• _INSTRUCTIONS FOR THE TASK_
Pictures are not part of the copy; reproduce the remaining data exactly.

(Collected data entries)
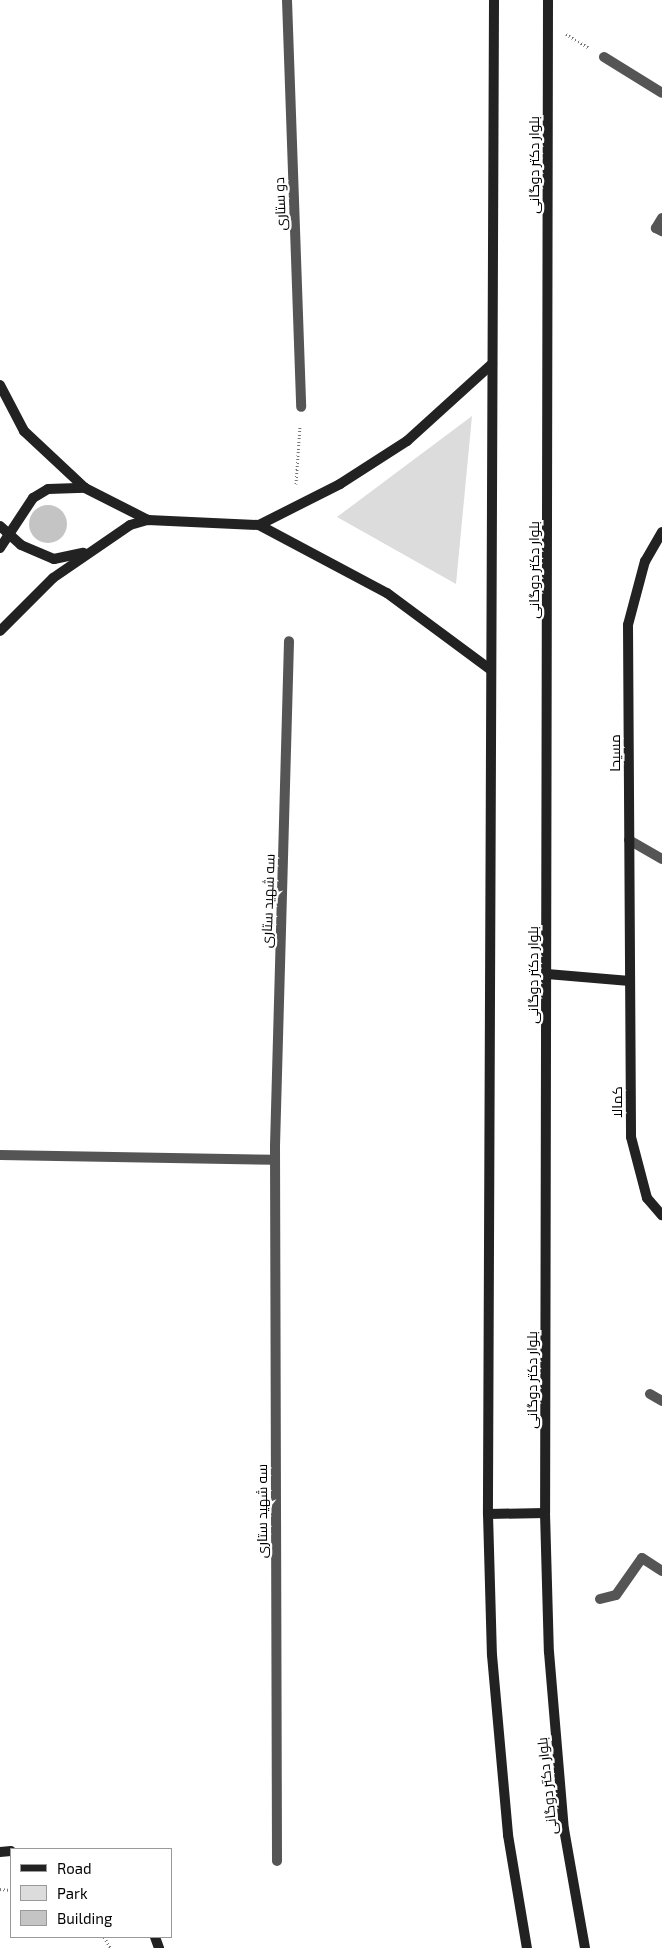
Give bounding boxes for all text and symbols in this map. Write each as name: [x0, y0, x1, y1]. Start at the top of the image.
street label: بلوار دکتر دوگانی: [526, 116, 542, 214]
street label: دو ستاری: [271, 177, 289, 231]
street label: بلوار دکتر دوگانی: [526, 521, 542, 619]
street label: مسیحا: [607, 734, 623, 772]
street label: سه شهید ستاری: [258, 854, 278, 948]
street label: بلوار دکتر دوگانی: [525, 926, 541, 1024]
street label: کمالا: [609, 1086, 625, 1118]
street label: بلوار دکتر دوگانی: [524, 1331, 540, 1429]
street label: سه شهید ستاری: [254, 1464, 270, 1558]
street label: بلوار دکتر دوگانی: [534, 1737, 560, 1835]
legend: [10, 1848, 172, 1938]
text: Road: [57, 1859, 92, 1877]
text: Park: [57, 1884, 88, 1902]
text: Building: [57, 1909, 112, 1927]

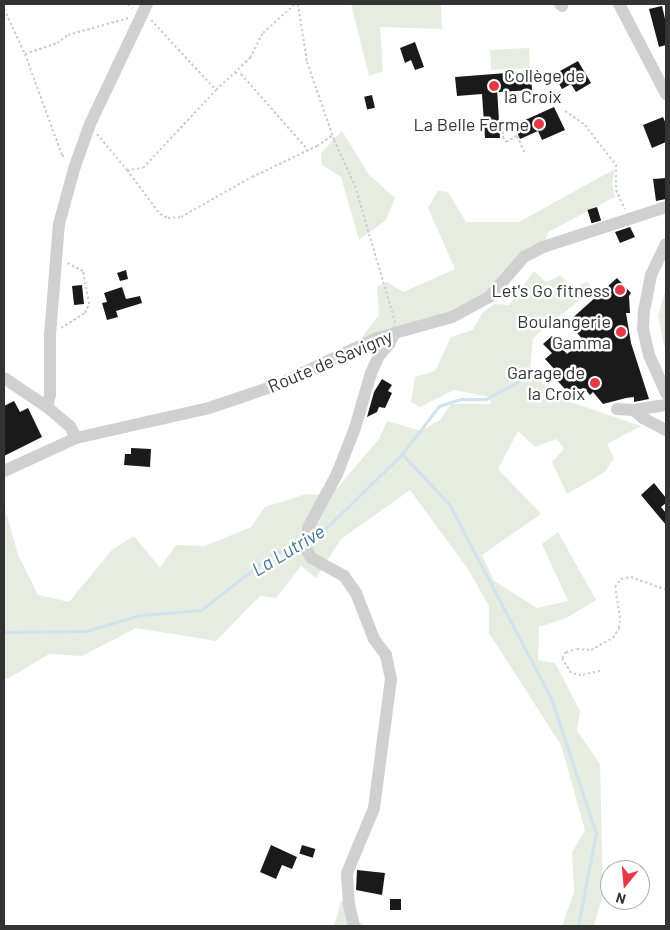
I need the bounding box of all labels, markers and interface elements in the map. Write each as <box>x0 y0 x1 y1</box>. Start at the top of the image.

• _WRITTEN SOLUTION_
Give bounding boxes for all text and symbols in this map. Write each as name: [x0, y0, x1, y1]. Start at the top of the image.
street label: بلوار دکتر دوگانی: [526, 116, 542, 214]
street label: دو ستاری: [271, 177, 289, 231]
street label: بلوار دکتر دوگانی: [526, 521, 542, 619]
street label: مسیحا: [607, 734, 623, 772]
street label: سه شهید ستاری: [258, 854, 278, 948]
street label: بلوار دکتر دوگانی: [525, 926, 541, 1024]
street label: کمالا: [609, 1086, 625, 1118]
street label: بلوار دکتر دوگانی: [524, 1331, 540, 1429]
street label: سه شهید ستاری: [254, 1464, 270, 1558]
street label: بلوار دکتر دوگانی: [534, 1737, 560, 1835]
legend: [10, 1848, 172, 1938]
text: Road: [57, 1859, 92, 1877]
text: Park: [57, 1884, 88, 1902]
text: Building: [57, 1909, 112, 1927]

I need the bounding box of all labels, markers and interface elements in the map. Write each as <box>x0 y0 x1 y1</box>. Start at the top of the image.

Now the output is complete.